Some work like variable annuities with guaranteed- minimum-withdrawal benefits: the participant is assured no loss of principal while saving for retirement, and can then take annual withdrawals equal to, say, 5% of their account value at retirement, even if their account balance subsequently falls to zero. Others are essentially deferred annuities that allow participants to purchase future chunks of guaranteed income. To date, these products have attracted limited interest from plan sponsors, but look for that to change as Congress, regulators, and vendors press for better solutions.

“Variable annuities have been quite successful in the individual market, but the ones applied to the retirement market to date have been retrofitted; they weren’t originally designed to fit into a defined-contribution plan like a 401(k),” observes Charlie Nelson, president of plan provider Great-West Retirement Services. “Some say you have to be in the product for five years, or, if your plan sponsor changes providers, you lose your benefits. Or they might say we will refund your money if you leave. Well, I don’t want a refund of my money; I want the guarantee.”

Nelson says the next generation of products, including an offering from Great-West, will be designed to fit inside a defined-contribution plan and will take into account portability at the plan level. They will allow participants to invest in more than one company’s investment option, lock in high points of the particular fund or target-date series in which they have invested, and then draw down that amount over their lifetime.
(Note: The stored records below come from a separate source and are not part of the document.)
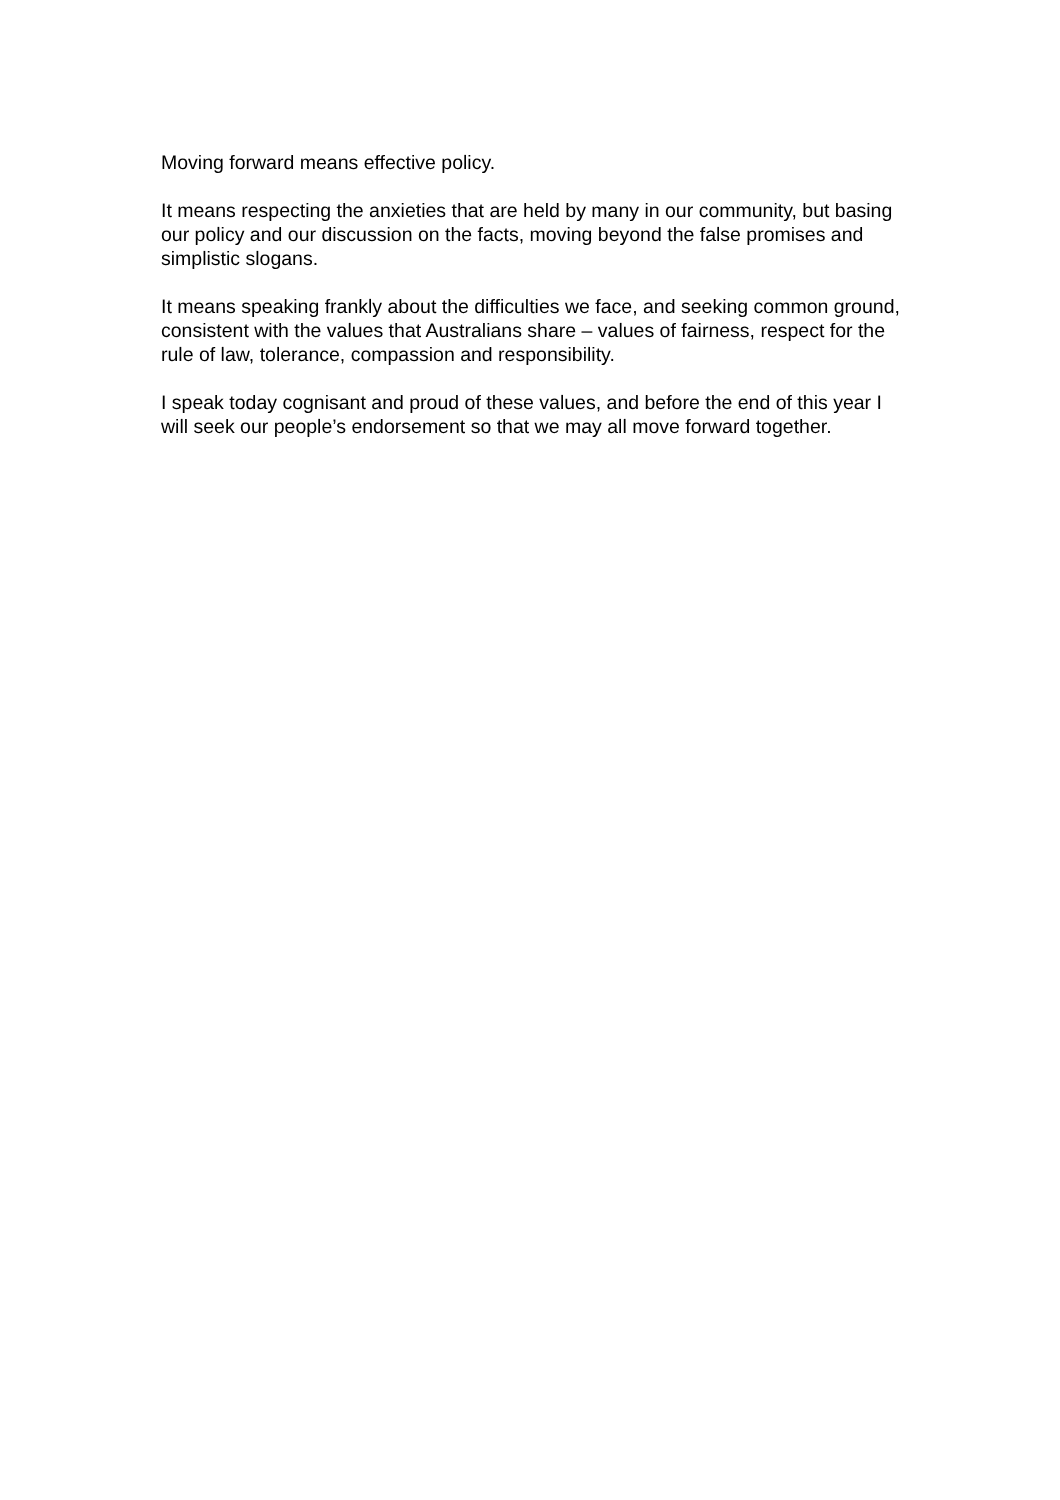Moving forward means effective policy.
It means respecting the anxieties that are held by many in our community, but basing our policy and our discussion on the facts, moving beyond the false promises and simplistic slogans.
It means speaking frankly about the difficulties we face, and seeking common ground, consistent with the values that Australians share – values of fairness, respect for the rule of law, tolerance, compassion and responsibility.
I speak today cognisant and proud of these values, and before the end of this year I will seek our people’s endorsement so that we may all move forward together.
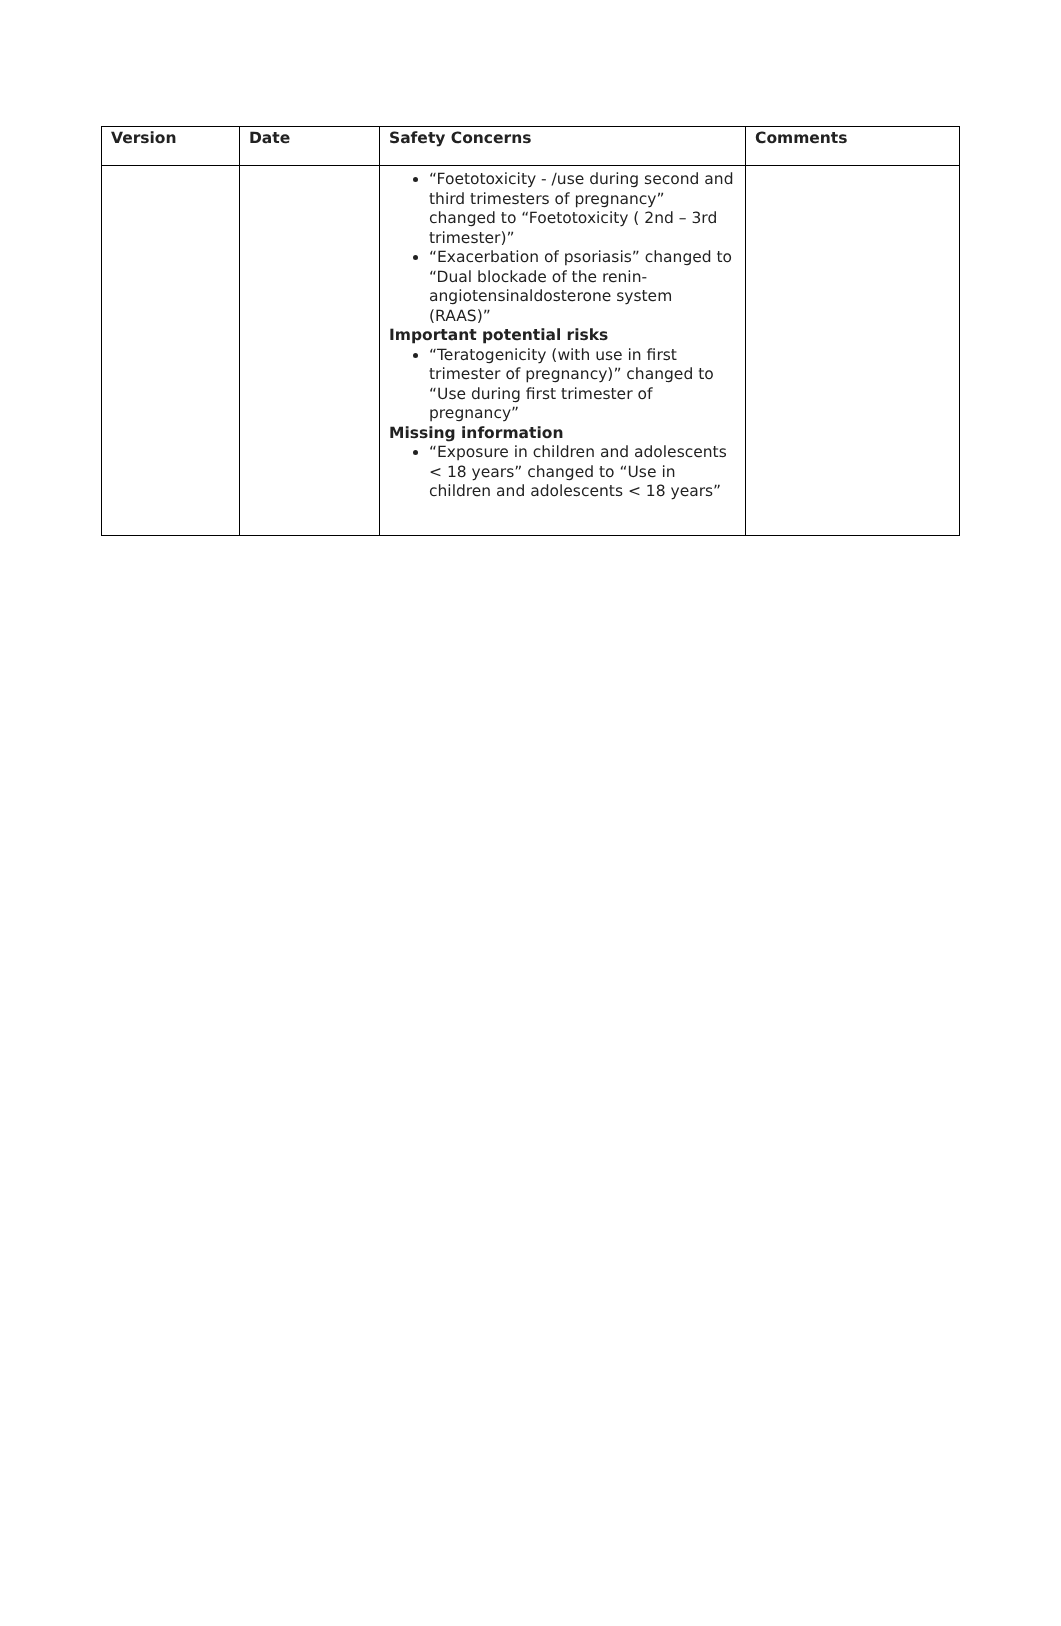| Version | Date | Safety Concerns | Comments |
| --- | --- | --- | --- |
| | | “Foetotoxicity - /use during second and third trimesters of pregnancy” changed to “Foetotoxicity ( 2nd – 3rd trimester)” “Exacerbation of psoriasis” changed to “Dual blockade of the renin-angiotensinaldosterone system (RAAS)” Important potential risks “Teratogenicity (with use in first trimester of pregnancy)” changed to “Use during first trimester of pregnancy” Missing information “Exposure in children and adolescents < 18 years” changed to “Use in children and adolescents < 18 years” | |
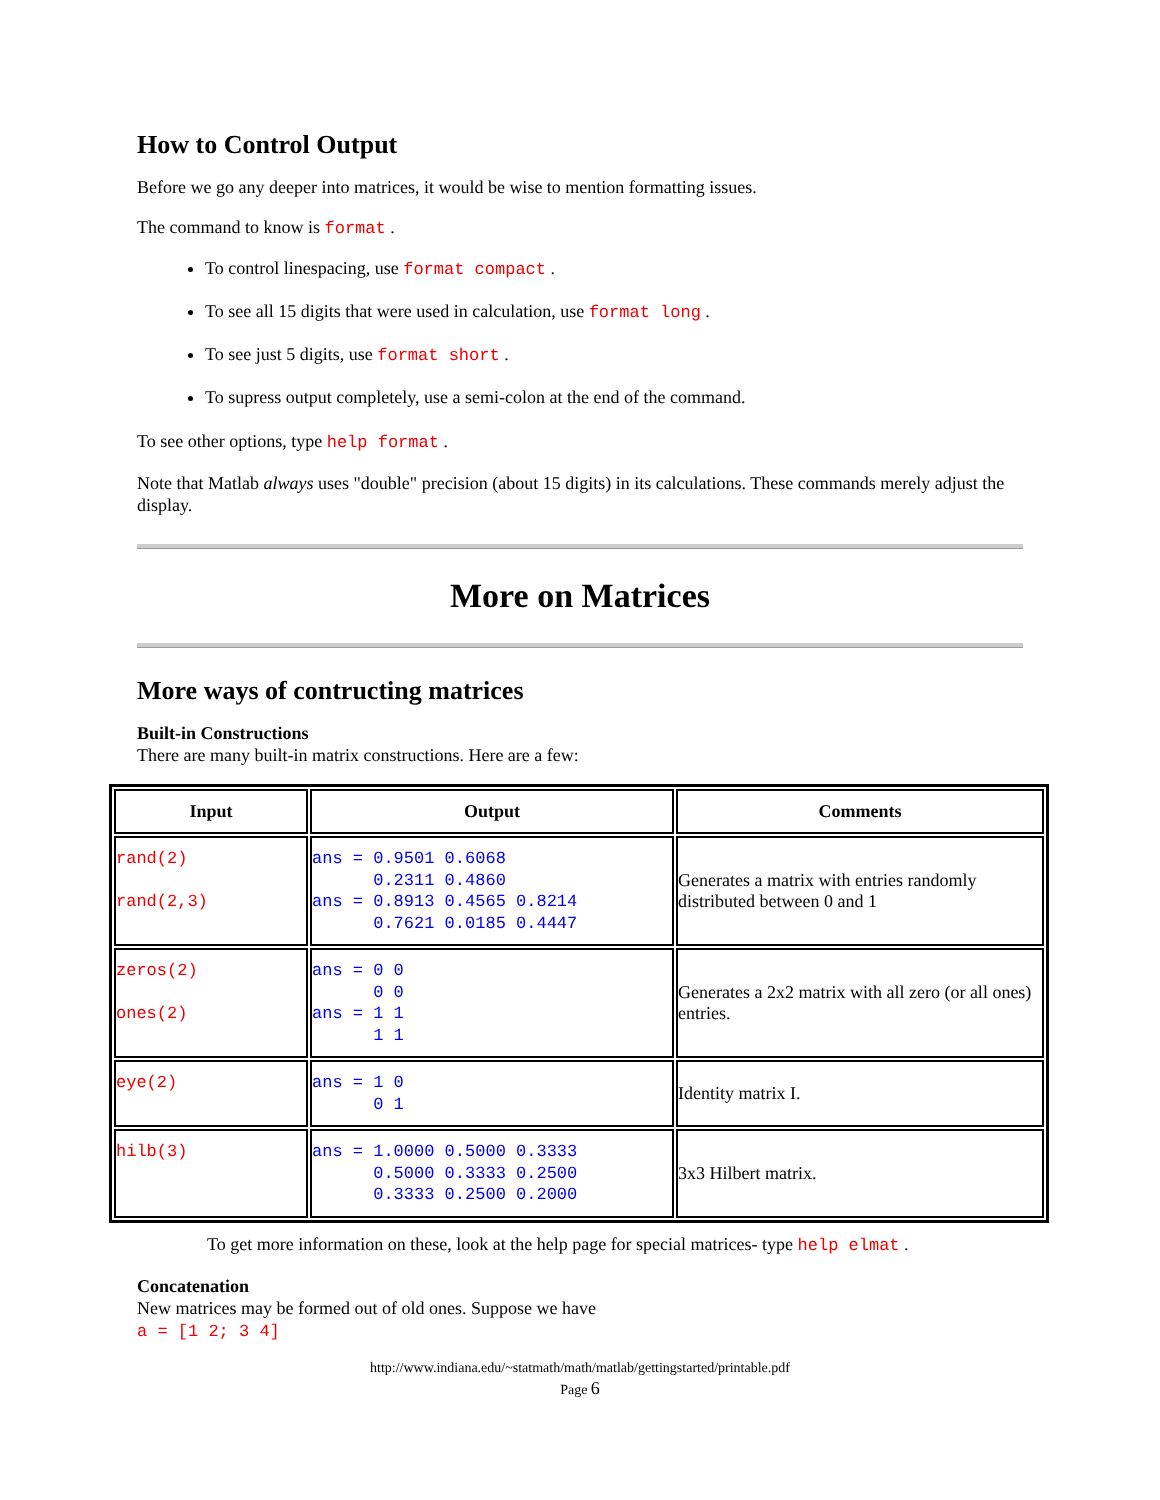How to Control Output
Before we go any deeper into matrices, it would be wise to mention formatting issues.
The command to know is format .
To control linespacing, use format compact .
To see all 15 digits that were used in calculation, use format long .
To see just 5 digits, use format short .
To supress output completely, use a semi-colon at the end of the command.
To see other options, type help format .
Note that Matlab always uses "double" precision (about 15 digits) in its calculations. These commands merely adjust the display.
More on Matrices
More ways of contructing matrices
Built-in Constructions
There are many built-in matrix constructions. Here are a few:
| Input | Output | Comments |
| --- | --- | --- |
| rand(2) rand(2,3) | ans = 0.9501 0.6068 0.2311 0.4860 ans = 0.8913 0.4565 0.8214 0.7621 0.0185 0.4447 | Generates a matrix with entries randomly distributed between 0 and 1 |
| zeros(2) ones(2) | ans = 0 0 0 0 ans = 1 1 1 1 | Generates a 2x2 matrix with all zero (or all ones) entries. |
| eye(2) | ans = 1 0 0 1 | Identity matrix I. |
| hilb(3) | ans = 1.0000 0.5000 0.3333 0.5000 0.3333 0.2500 0.3333 0.2500 0.2000 | 3x3 Hilbert matrix. |
To get more information on these, look at the help page for special matrices- type help elmat .
Concatenation
New matrices may be formed out of old ones. Suppose we have
a = [1 2; 3 4]
http://www.indiana.edu/~statmath/math/matlab/gettingstarted/printable.pdf
Page 6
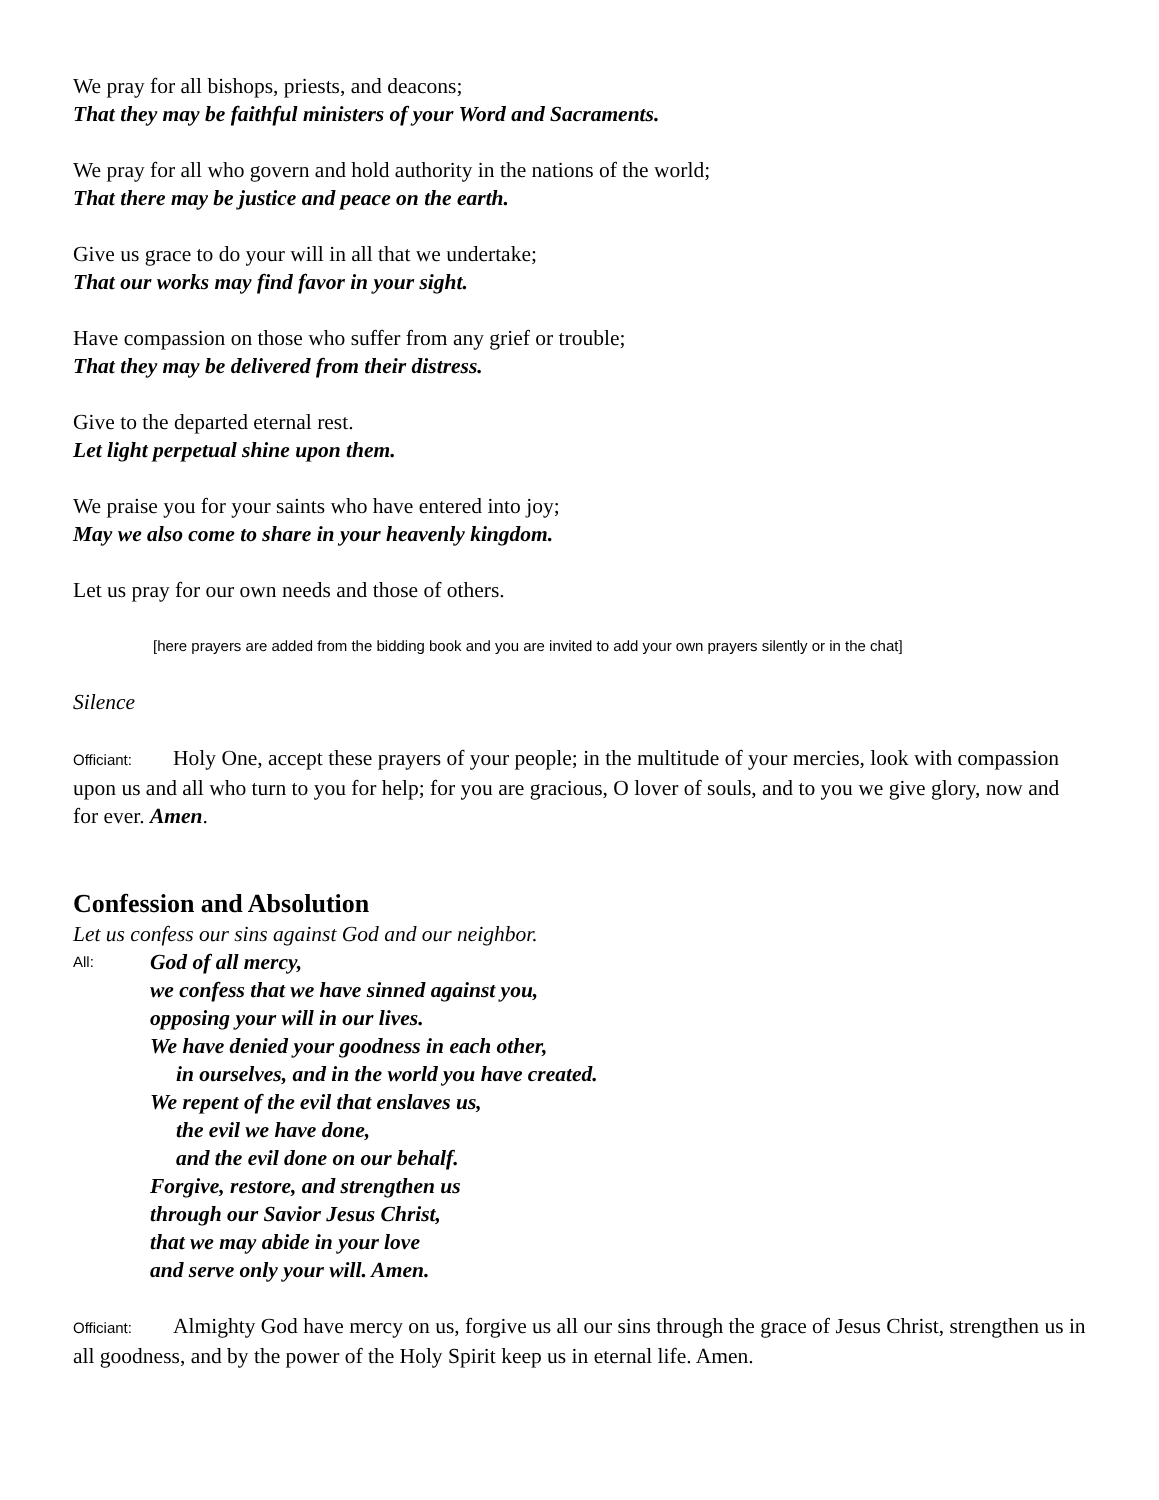We pray for all bishops, priests, and deacons;
That they may be faithful ministers of your Word and Sacraments.
We pray for all who govern and hold authority in the nations of the world;
That there may be justice and peace on the earth.
Give us grace to do your will in all that we undertake;
That our works may find favor in your sight.
Have compassion on those who suffer from any grief or trouble;
That they may be delivered from their distress.
Give to the departed eternal rest.
Let light perpetual shine upon them.
We praise you for your saints who have entered into joy;
May we also come to share in your heavenly kingdom.
Let us pray for our own needs and those of others.
[here prayers are added from the bidding book and you are invited to add your own prayers silently or in the chat]
Silence
Officiant: Holy One, accept these prayers of your people; in the multitude of your mercies, look with compassion upon us and all who turn to you for help; for you are gracious, O lover of souls, and to you we give glory, now and for ever. Amen.
Confession and Absolution
Let us confess our sins against God and our neighbor.
All:
God of all mercy,
we confess that we have sinned against you,
opposing your will in our lives.
We have denied your goodness in each other,
in ourselves, and in the world you have created.
We repent of the evil that enslaves us,
the evil we have done,
and the evil done on our behalf.
Forgive, restore, and strengthen us
through our Savior Jesus Christ,
that we may abide in your love
and serve only your will. Amen.
Officiant: Almighty God have mercy on us, forgive us all our sins through the grace of Jesus Christ, strengthen us in all goodness, and by the power of the Holy Spirit keep us in eternal life. Amen.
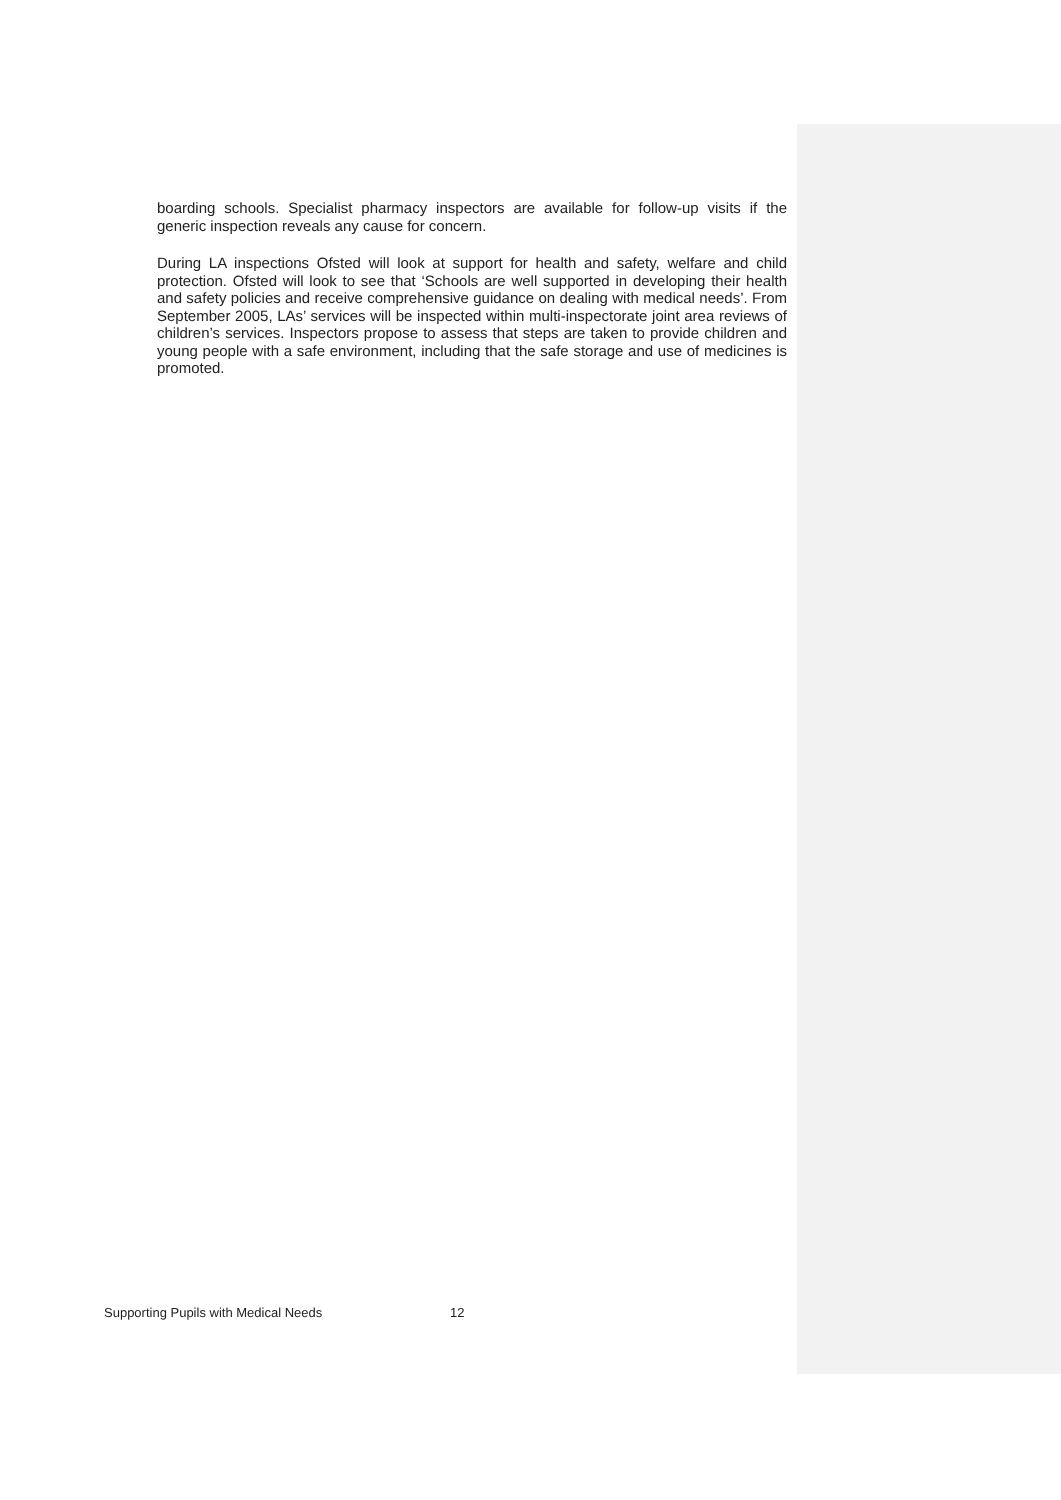boarding schools. Specialist pharmacy inspectors are available for follow-up visits if the generic inspection reveals any cause for concern.
During LA inspections Ofsted will look at support for health and safety, welfare and child protection. Ofsted will look to see that ‘Schools are well supported in developing their health and safety policies and receive comprehensive guidance on dealing with medical needs’. From September 2005, LAs’ services will be inspected within multi-inspectorate joint area reviews of children’s services. Inspectors propose to assess that steps are taken to provide children and young people with a safe environment, including that the safe storage and use of medicines is promoted.
Supporting Pupils with Medical Needs 12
Look for some of these second-generation products to debut this month or early in 2010, Nelson says.

Better Investment Options

In the wake of 2008′s financial-market meltdown, many plan sponsors are reassessing their plan’s investment lineup, beginning with the target-date funds that so many have installed as their default investment option. “It’s the preeminent issue right now,” says David Wray, president of the Profit Sharing/401(k) Council of America (PSCA), a nonprofit employer group. “Companies are definitely interested in seeing if they can do better with their target-date funds. It’s not that they are unhappy with them, but they want to do better.”

Much of the public criticism of target-date funds has focused on the “glide paths” they follow as they reduce their equity exposure over time (see “Are Target Funds on Target?” May). Some funds with a target date of 2010 lost 30% or more of their value in 2008, prompting complaints that they were overly invested in equities for participants nearing retirement age.

But a recent PSCA survey shows plan sponsors themselves are less concerned with glide paths than they are with the quality and cost of their target-date funds’ underlying investments. Where target-date portfolios are invested exclusively in a vendor’s own funds — and especially where those underlying funds are higher-cost, actively managed funds — some sponsors are wondering if they’re getting the best possible investments or simply padding the vendor’s revenue stream.